It’s time to address the unaffordability of affordable health care
President Biden’s proposal to open Obamacare plans and Medicaid to Deferred Action for Childhood Arrivals (DACA) recipients marks the most recent effort to expand federally subsidized health insurance programs. These expansions, however, come with an inconvenient truth: They inflate prices for unsubsidized commercial patients and payers.
Our new study documents that between 2011 and 2021, after adjusting for medical price inflation, median unsubsidized premiums for individual market insurance plans (i.e., Obamacare plans) rose by 59 percent. And there is little reason to expect that health care unaffordability will slow as government subsidies continue to grow. Medicaid expansion in North Carolina and other states inflates commercial prices, as one of us explained in an analysis. Despite expanding insurance coverage, recent life expectancy data suggest minimal impact for low-income Americans.
Subsidized health insurance programs make unsubsidized health care unaffordable because these programs require buy-in from powerful health care industry groups. To cover the cost of providing care and contribute to industry players’ bottom line, money is channeled from taxpayers’ pockets, both overtly and covertly. This process inevitably inflates health care costs and raises prices for unsubsidized patients and payers.
As the health care industry derives more and more revenue from government-subsidized programs, it has strong incentives to influence policymakers to expand these programs and enhance payments at taxpayers’ expense. This is a regressive game. Large players gain disproportionate advantages, which incentivizes further consolidation, less competition and higher prices for unsubsidized patients and payers.
Gradually, industry interests become more entrenched in subsidized health programs, as do the bureaucratic structures required to sustain them. Both forces create demand for further expansion of these programs, allowing politicians to push for incremental but continuous expansions and seek political gains.

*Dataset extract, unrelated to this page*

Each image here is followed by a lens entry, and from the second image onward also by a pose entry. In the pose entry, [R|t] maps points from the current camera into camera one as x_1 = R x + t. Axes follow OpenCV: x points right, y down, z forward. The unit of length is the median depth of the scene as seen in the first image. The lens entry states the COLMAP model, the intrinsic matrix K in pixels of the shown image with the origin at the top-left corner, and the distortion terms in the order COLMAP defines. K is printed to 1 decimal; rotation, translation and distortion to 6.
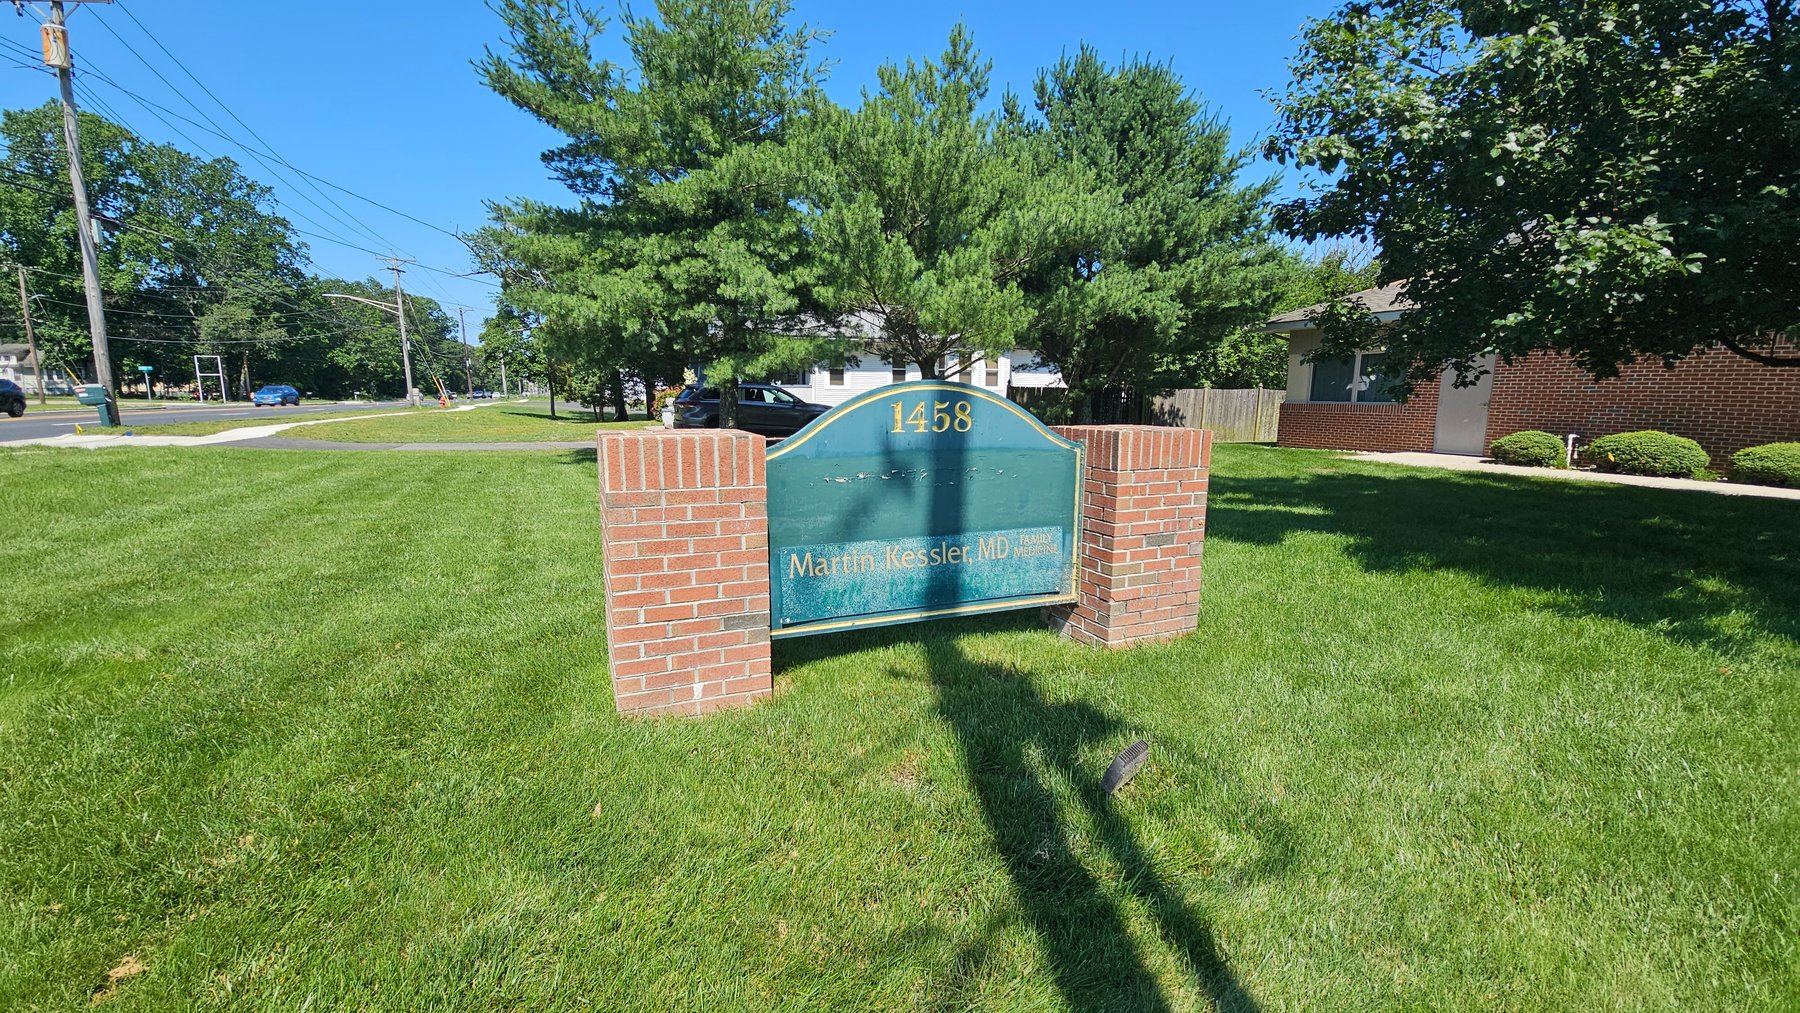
lens RADIAL K [[731.1, 0, 889.1], [0, 731.1, 504.5], [0, 0, 1]] dist [0.001867, 0.000283]
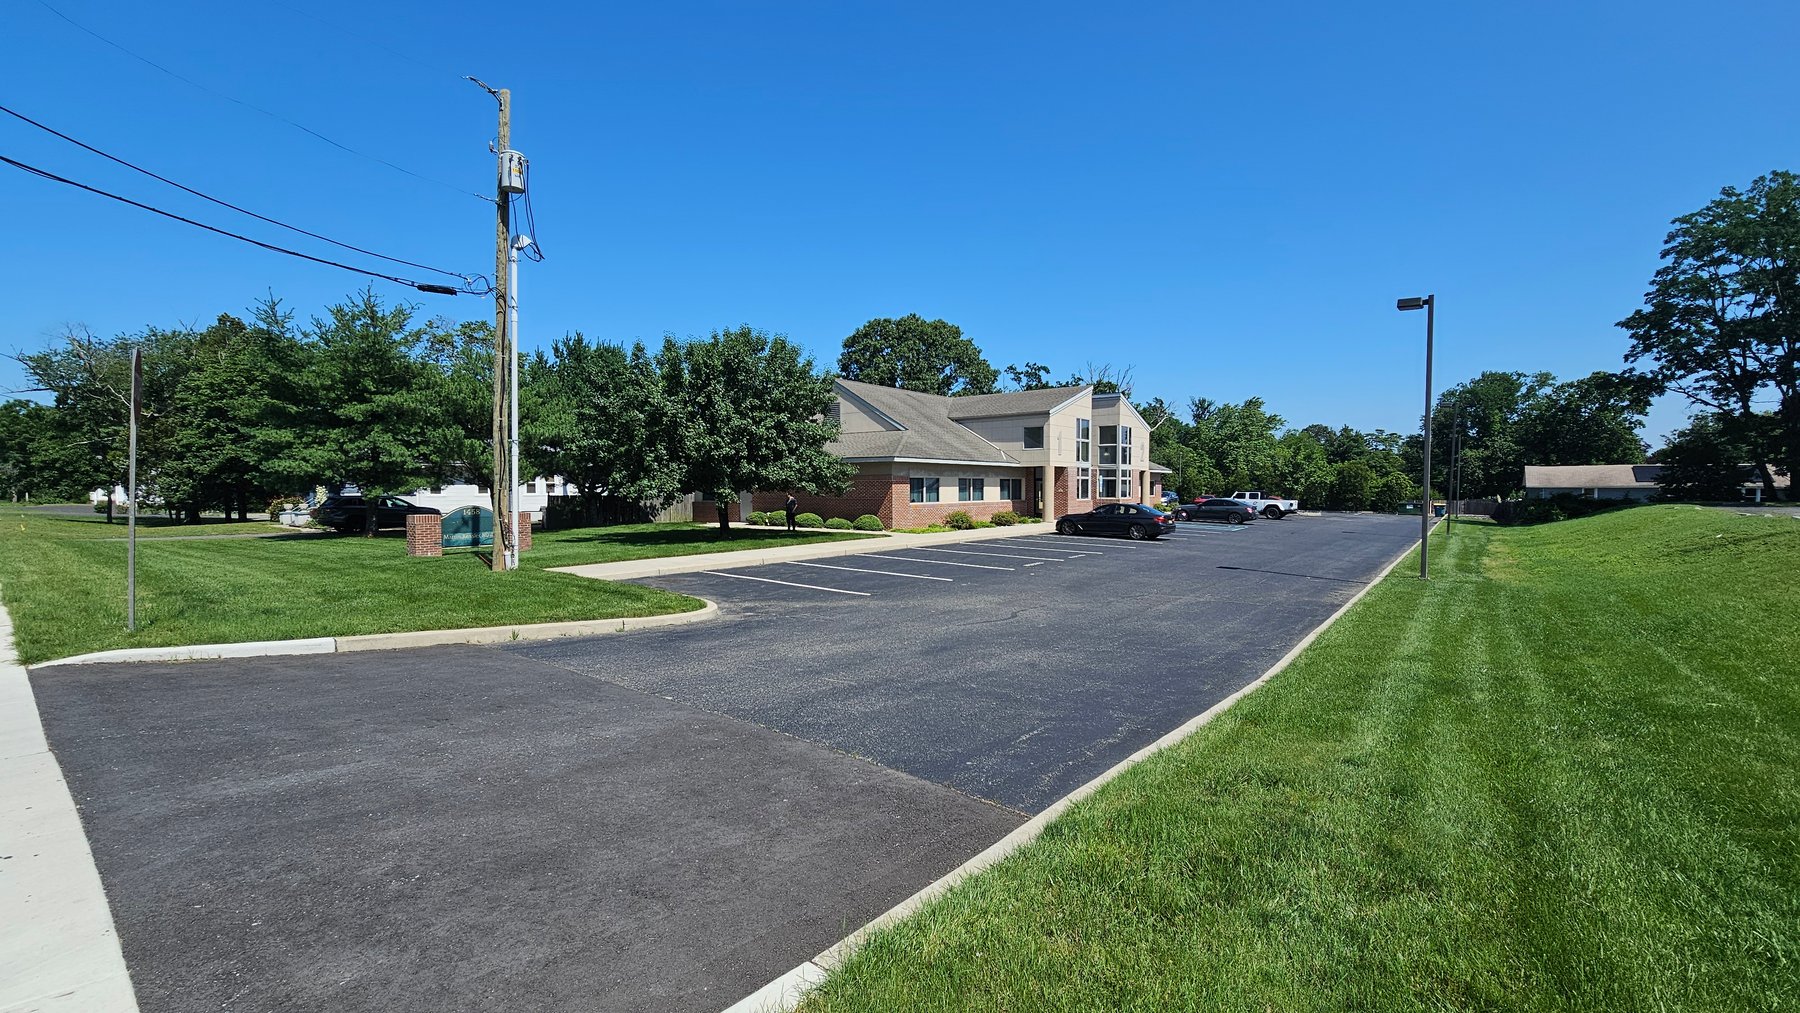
lens RADIAL K [[767.9, 0, 900.0], [0, 767.9, 506.5], [0, 0, 1]] dist [0.021764, -0.000037]
pose [[0.882423, -0.021528, 0.469964, 0.047646], [0.078826, 0.991596, -0.102584, 0.204354], [-0.463806, 0.127568, 0.876704, -1.665828]]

By increasing prices for privately-funded health care and obfuscating the true cost of subsidized health care, public monies will crowd out private monies. This trend is already underway: Small employers are pushing workers to Obamacare plans. Ultimately, taxpayers get a double whammy — higher health care prices for themselves and heavier tax burdens to subsidize government programs.
Evidence suggests that politicians and industry players will exploit every opportunity to continue expanding subsidized health insurance programs. The American Rescue Plan extended eligibility for premium subsidies to people with income over 400 percent of the poverty level, and the Inflation Reduction Act extended this “temporary” provision through 2025.

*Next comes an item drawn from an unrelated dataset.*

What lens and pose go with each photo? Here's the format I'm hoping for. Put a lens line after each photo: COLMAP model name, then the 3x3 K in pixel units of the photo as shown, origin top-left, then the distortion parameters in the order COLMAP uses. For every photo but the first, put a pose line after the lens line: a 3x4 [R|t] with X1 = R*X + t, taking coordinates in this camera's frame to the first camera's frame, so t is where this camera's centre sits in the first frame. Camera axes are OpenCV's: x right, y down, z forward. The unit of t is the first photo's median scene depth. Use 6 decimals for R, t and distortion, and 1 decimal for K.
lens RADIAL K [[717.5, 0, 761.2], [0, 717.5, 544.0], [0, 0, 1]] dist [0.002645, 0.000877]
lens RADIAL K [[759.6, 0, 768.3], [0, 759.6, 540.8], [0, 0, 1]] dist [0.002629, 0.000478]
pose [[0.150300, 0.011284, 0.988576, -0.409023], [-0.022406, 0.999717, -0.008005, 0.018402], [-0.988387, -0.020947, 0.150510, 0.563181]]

The Biden administration’s current proposal is to extend Obamacare and Medicaid coverage to DACA recipients. It is not unreasonable to predict the next proposal will be expanding coverage to all undocumented immigrants and higher-income earners. The endgame? A single-payer system, funded by taxpayers and controlled by the government.

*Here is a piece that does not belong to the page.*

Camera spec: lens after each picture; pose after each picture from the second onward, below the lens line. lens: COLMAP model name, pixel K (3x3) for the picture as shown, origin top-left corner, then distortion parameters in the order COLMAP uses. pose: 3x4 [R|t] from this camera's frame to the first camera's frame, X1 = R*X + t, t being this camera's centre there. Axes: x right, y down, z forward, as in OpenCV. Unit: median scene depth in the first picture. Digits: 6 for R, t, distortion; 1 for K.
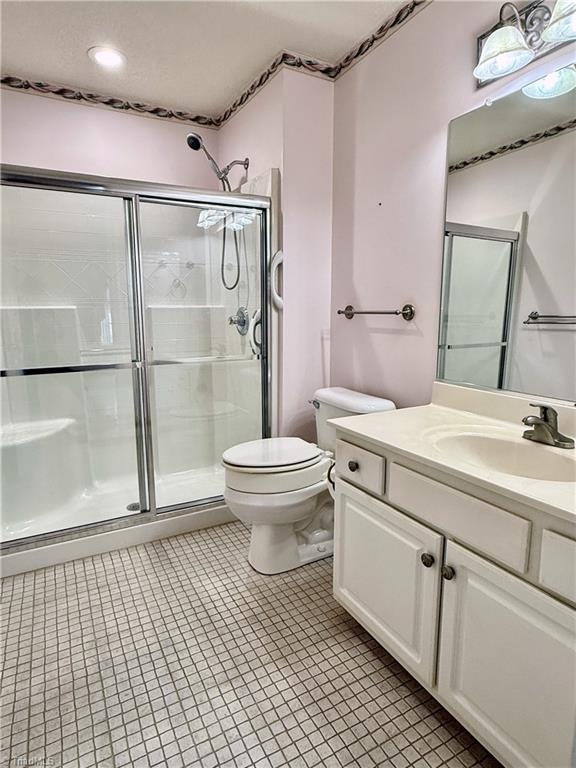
lens RADIAL K [[440.1, 0, 286.3], [0, 440.1, 386.3], [0, 0, 1]] dist [-0.013600, 0.006649]
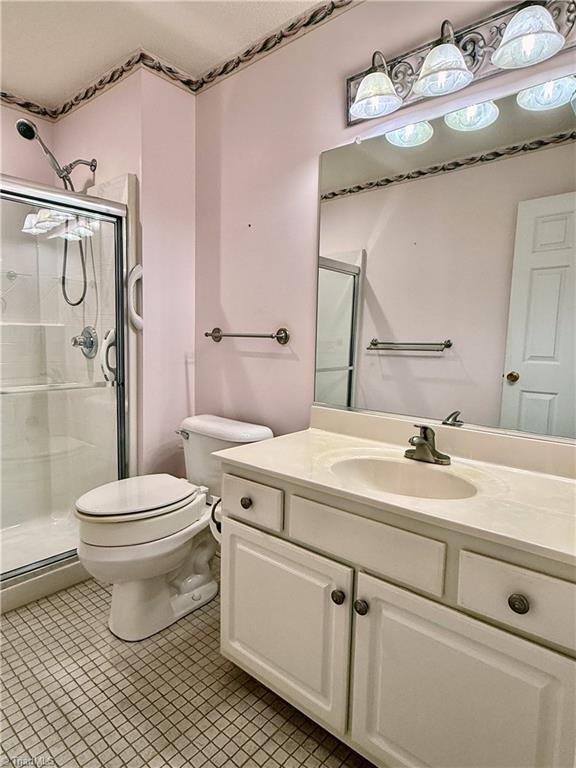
lens RADIAL K [[440.1, 0, 288.1], [0, 440.1, 386.1], [0, 0, 1]] dist [-0.013600, 0.006649]
pose [[0.932159, -0.016502, 0.361673, -0.068225], [0.036851, 0.998097, -0.049436, -0.007539], [-0.360169, 0.059410, 0.930993, 0.084903]]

If politicians and industry players wish to pursue incremental steps towards a single-payer system, they have an obligation to be honest with the nation’s citizenry about this direction and the financial consequences involved. Health care price increases for private patients and payers should not be viewed as market failures but rather as intended consequences along the path toward a single-payer system.
Ge Bai is a professor of accounting and health policy at Johns Hopkins University. Elizabeth Plummer is a professor of accounting and medical education at Texas Christian University.